Secretary may consider, under 34 CFR 75.253, the extent to which a 

grantee has made ``substantial progress toward meeting the objectives 

in its approved application.'' This consideration includes the review 

of a grantee's progress in meeting the targets and projected outcomes 

in its approved application, and whether the grantee has expended funds 

in a manner that is consistent with its approved application and 

budget.

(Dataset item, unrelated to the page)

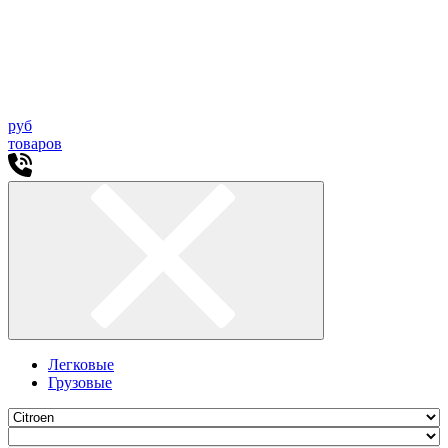
руб
товаров
Легковые
Грузовые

In making a continuation grant, the Secretary also considers 

whether the grantee is operating in compliance with the assurances in 

its approved application, including those applicable to Federal civil 

rights laws that prohibit discrimination in programs or activities 

receiving Federal financial assistance from the Department (34 CFR 

100.4, 104.5, 106.4, 108.8, and 110.23).



VII. Agency Contact



FOR FURTHER INFORMATION CONTACT: LaShawndra Thornton, U.S. Department 

of Education, 400 Maryland Avenue, SW., room 4W257, Washington, DC 

20202-5970. Telephone: (202) 453-5617 or by e-mail: 

Lashawndra.Thornton@ed.gov.

    If you use a TDD, call the FRS, toll free, at 1-800-877-8339.



VIII. Other Information



    Accessible Format: Individuals with disabilities can obtain this 

document and a copy of the application package in an accessible format 

(e.g., braille, large print, audiotape, or computer diskette) on 

request to the program contact person listed under FOR FURTHER 

INFORMATION CONTACT in section VII of this notice.

    Electronic Access to This Document: The official version of this 

document is the document published in the Federal Register. Free 

Internet access to the official edition of the Federal Register and the 

Code of Federal Regulations is available via the Federal Digital System 

at: http://www.gpo.gov/fdsys. At this site you can view this document, 

as well as all other documents of this Department published in the 

Federal Register, in text or Adobe Portable Document Format (PDF). To 

use PDF you must have Adobe Acrobat Reader, which is available free at 

the site.

    You may also access documents of the Department published in the 

Federal Register by using the article search feature at: http://



[[Page 44317]]



www.federalregister.gov. Specifically, through the advanced search 

feature at this site, you can limit your search to documents published 

by the Department.



    Dated: July 20, 2011.

James H. Shelton, III,

Assistant Deputy Secretary for Innovation and Improvement.